Technical Leadership & Collaboration
-
Serve as a technical leader and trusted partner across principal engineers, staff engineers, and data science disciplines - driving alignment on platform architecture and engineering standards.
-
Participate in design reviews, threat modeling, and architectural decision-making, advocating for scalable, maintainable, and secure platform patterns.
-
Mentor mid-level engineers through code reviews, pairing sessions, and technical guidance, raising the engineering bar across the broader platform team.
Requirements
- 5+ years of professional software development experience, with demonstrated depth in backend platform or infrastructure engineering with proven experience designing and building distributed systems or platform-level services that serve multiple internal engineering teams.
- Hands-on experience with large language model (LLM) integration, including prompt engineering, model API consumption, and managing inference pipelines in production.
- Strong proficiency in Python and/or Java/Go, with demonstrated ability to engineer production-quality, maintainable, and well-tested code with a solid understanding of RESTful API design, event-driven architecture, and asynchronous processing patterns as they apply to AI platform services.
- Experience with major cloud platforms (AWS preferred) and the services relevant to AI/ML workloads - including managed compute, storage, and model serving infrastructure.
- Experience working with AI orchestration frameworks such as LangChain, LangGraph, LlamaIndex, or equivalent agentic tooling.
Preferred technical and professional experience
- Experience with MCP (Model Context Protocol) or A2A (Agent-to-Agent) protocol design and implementation within multi-agent AI systems.
- Hands-on experience with AWS Bedrock, Azure AI Foundry, or watsonx as a managed AI platform for model hosting, fine-tuning, or inference routing.
- Familiarity with LiteLLM, OpenRouter, or similar LLM proxy/routing layers for abstracting multi-model inference across providers.
- Experience with Snowflake, including Snowpark, Cortex AI features, or Time Travel, as part of a data platform or AI analytics workflow.
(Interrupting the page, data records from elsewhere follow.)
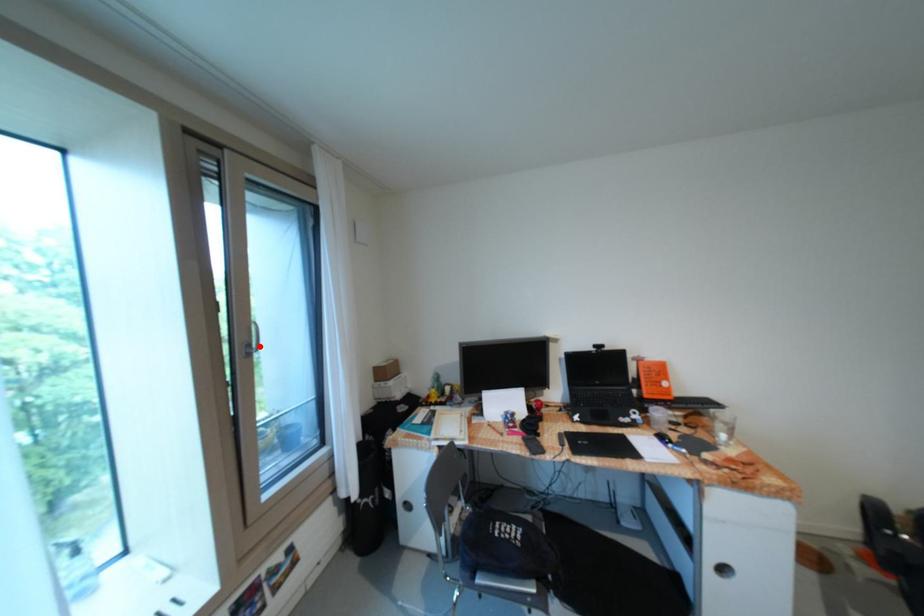
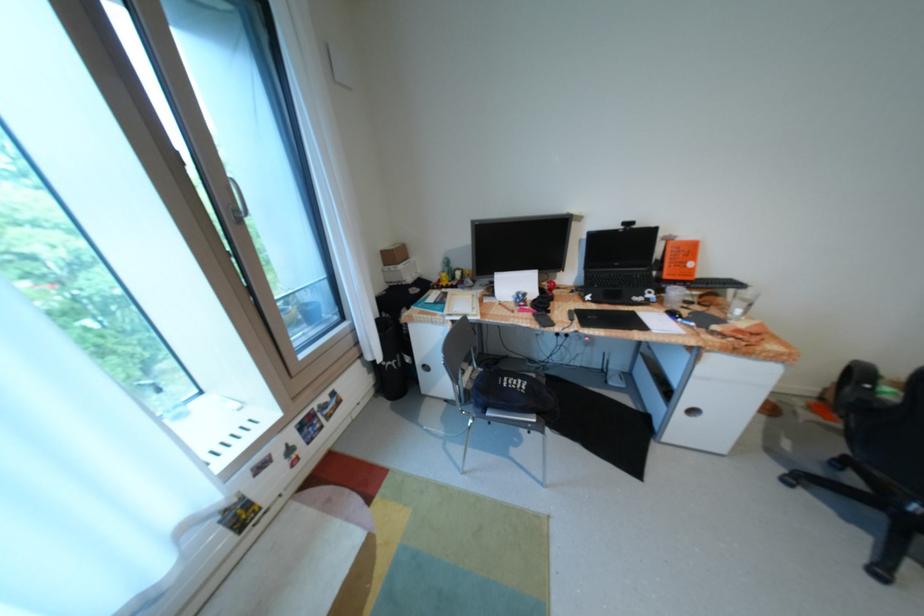
The point at the highlighted location is marked in the first image. Where is the corresponding point in the second image?

(247, 211)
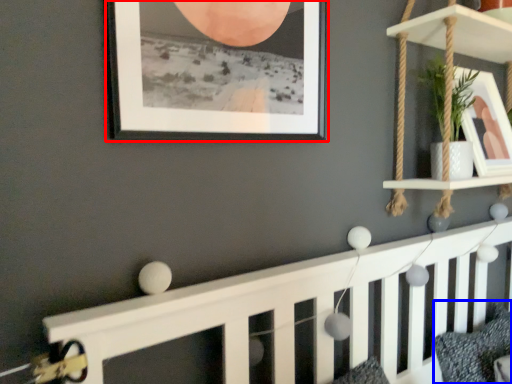
Question: Among these objects, which one is farthest to the camera, picture frame (highlighted by a red box) or pillow (highlighted by a blue box)?

Choices:
 (A) picture frame
 (B) pillow

Answer: (B)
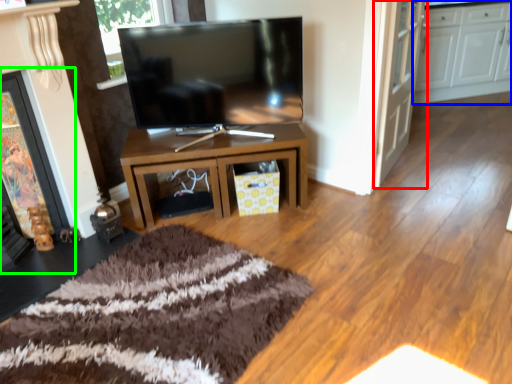
Question: Considering the real-world distances, which object is closest to door (highlighted by a red box)? cabinetry (highlighted by a blue box) or fireplace (highlighted by a green box).

Choices:
 (A) cabinetry
 (B) fireplace

Answer: (A)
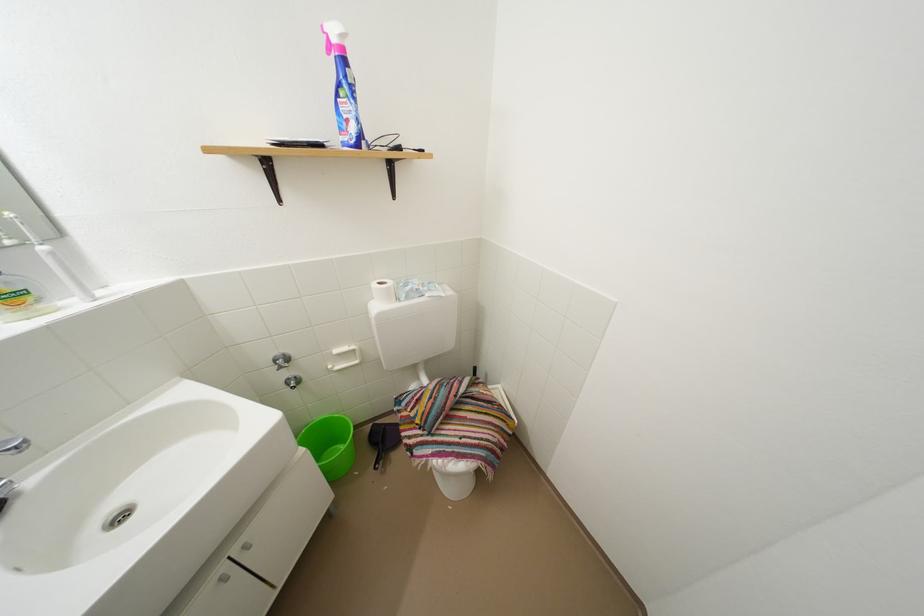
- Background in IBM enterprise platforms including Apptio, Cloudability, or IBM ContextForge, with awareness of how AI augments financial and cloud cost management use cases.
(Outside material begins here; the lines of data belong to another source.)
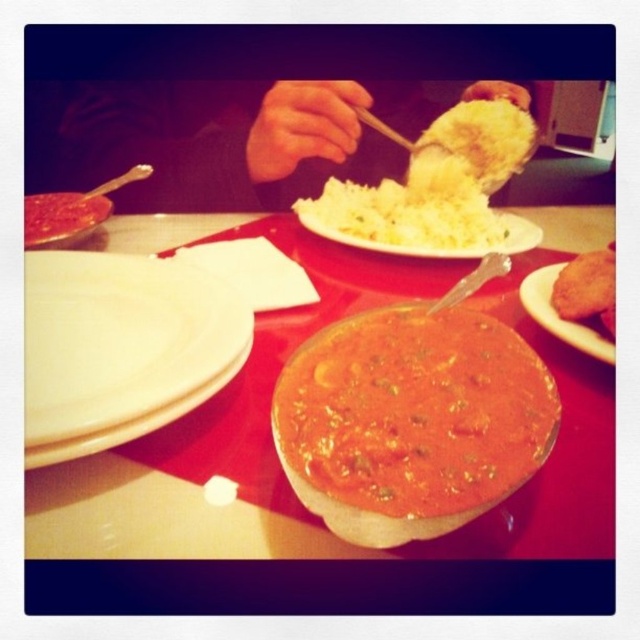
Between yellow fluffy rice at upper center and golden crispy fried chicken at right, which one has less height?

Standing shorter between the two is golden crispy fried chicken at right.

Is the position of yellow fluffy rice at upper center more distant than that of golden crispy fried chicken at right?

That is True.

Where is `yellow fluffy rice at upper center`? This screenshot has height=640, width=640. yellow fluffy rice at upper center is located at coordinates (477, 141).

Is matte ceramic bowl at center shorter than white fluffy rice at upper center?

No, matte ceramic bowl at center is not shorter than white fluffy rice at upper center.

Does matte ceramic bowl at center appear on the right side of white fluffy rice at upper center?

Incorrect, matte ceramic bowl at center is not on the right side of white fluffy rice at upper center.

Describe the element at coordinates (241, 493) in the screenshot. I see `matte ceramic bowl at center` at that location.

Find the location of a particular element. matte ceramic bowl at center is located at coordinates (241, 493).

Is matte ceramic bowl at center taller than matte white plate at left?

Answer: Yes, matte ceramic bowl at center is taller than matte white plate at left.

Locate an element on the screen. matte ceramic bowl at center is located at coordinates (241, 493).

Find the location of a particular element. This screenshot has width=640, height=640. matte ceramic bowl at center is located at coordinates (241, 493).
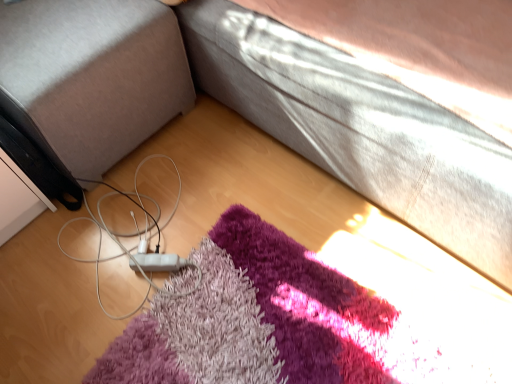
Locate an element on the screen. The image size is (512, 384). vacant area in front of white matte cable at lower left is located at coordinates 138,350.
- Knowledge of AI governance, responsible AI practices, and security controls for AI systems - including data privacy, access control, and output guardrails.
- Experience with observability tooling applied to AI systems - including LLM evaluation frameworks, token cost tracking, latency profiling, and quality metrics pipelines.
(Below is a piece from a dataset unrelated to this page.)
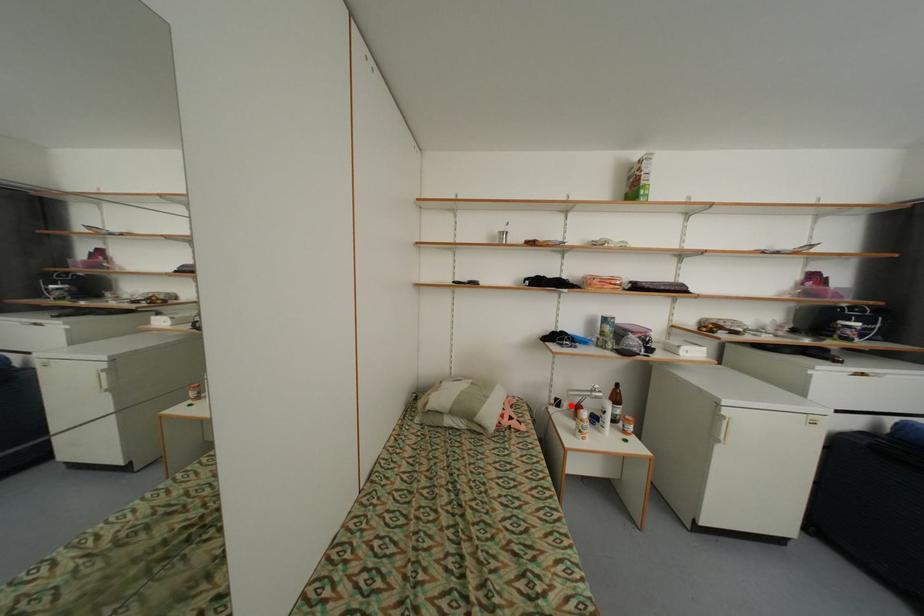
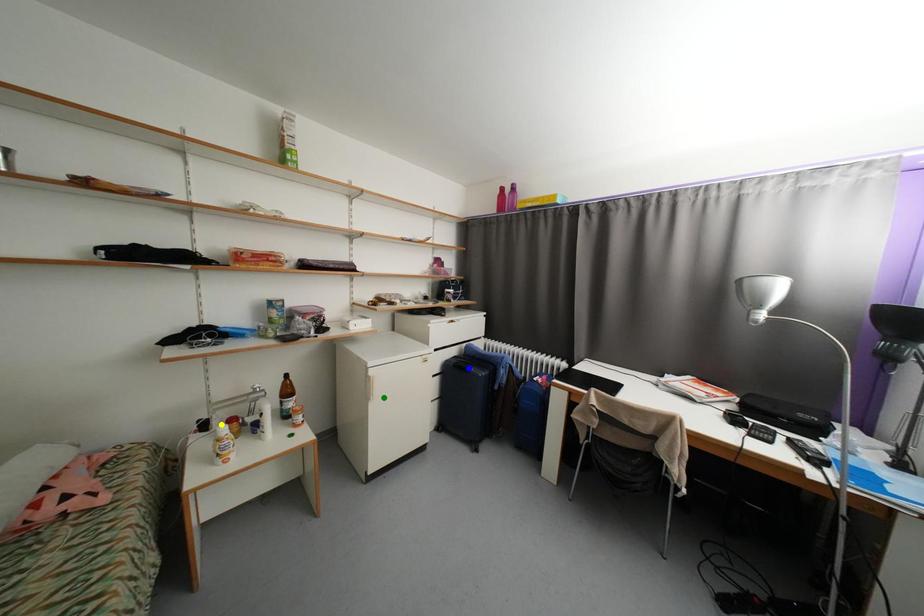
Question: I am providing you with two images of the same scene from different viewpoints. A red point is marked on the first image. You are given multiple points on the second image. Can you choose the point in image 2 that corresponds to the point in image 1?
- Exposure to AI compliance requirements (e.g., FIPS, SOC 2, FedRAMP) and how they shape platform architecture decisions in regulated enterprise environments.
- Contributions to open-source AI tooling, published technical writing, or demonstrated thought leadership in the generative AI or ML platform space.
- Experience building internal developer platforms (IDPs) or platform-as-product models where the primary customer is an internal engineering audience.